**The data:**

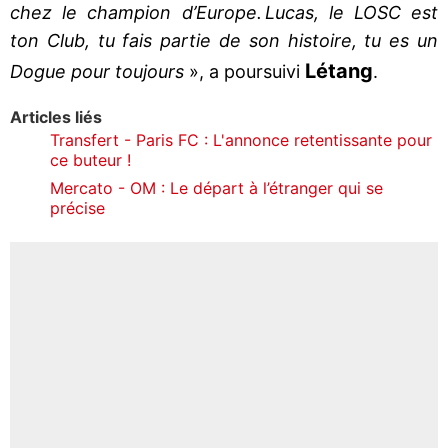
chez le champion d’Europe. Lucas, le LOSC est
ton Club, tu fais partie de son histoire, tu es un
Létang
Dogue pour toujours
», a poursuivi
.
Articles liés
Transfert - Paris FC : L'annonce retentissante pour
ce buteur !
Mercato - OM : Le départ à l’étranger qui se
précise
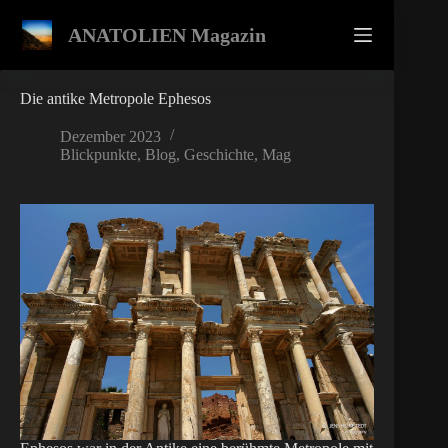
Zum
Inhalt
ANATOLIEN Magazin
springen
Die antike Metropole Ephesos
Dezember 2023
Blickpunkte
,
Blog
,
Geschichte
,
Mag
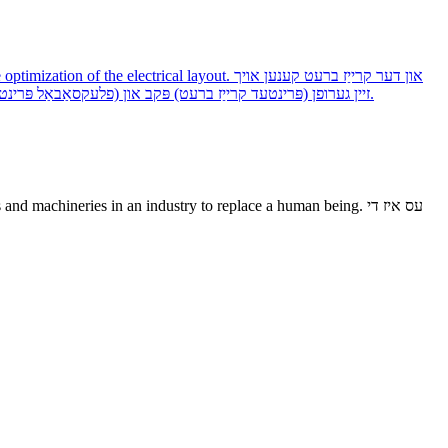
and the optimization of the electrical layout
זיין גערופן (פּרינטעד קרייַז ברעט) פּקב און (פלעקסאַבאַל פּרינטעד קרייַז ברעט) פפּק. עס זענען עטלעכע גוטע קעראַקטעריסטיקס, אַזאַ ווי הויך לינעאַר געדיכטקייַט, ליכט-וואָג, דין גרעב און גוט בענדינג און אַזוי אויף.
cesses and machineries in an industry to replace a human being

**Required work:**
Repeat the data above word for word, without pictures.

**Task solution:**
chez le champion d’Europe. Lucas, le LOSC est
ton Club, tu fais partie de son histoire, tu es un
Létang
Dogue pour toujours
», a poursuivi
.
Articles liés
Transfert - Paris FC : L'annonce retentissante pour
ce buteur !
Mercato - OM : Le départ à l’étranger qui se
précise
Zum
Inhalt
ANATOLIEN Magazin
springen
Die antike Metropole Ephesos
Dezember 2023
Blickpunkte
,
Blog
,
Geschichte
,
Mag
and the optimization of the electrical layout
זיין גערופן (פּרינטעד קרייַז ברעט) פּקב און (פלעקסאַבאַל פּרינטעד קרייַז ברעט) פפּק. עס זענען עטלעכע גוטע קעראַקטעריסטיקס, אַזאַ ווי הויך לינעאַר געדיכטקייַט, ליכט-וואָג, דין גרעב און גוט בענדינג און אַזוי אויף.
cesses and machineries in an industry to replace a human being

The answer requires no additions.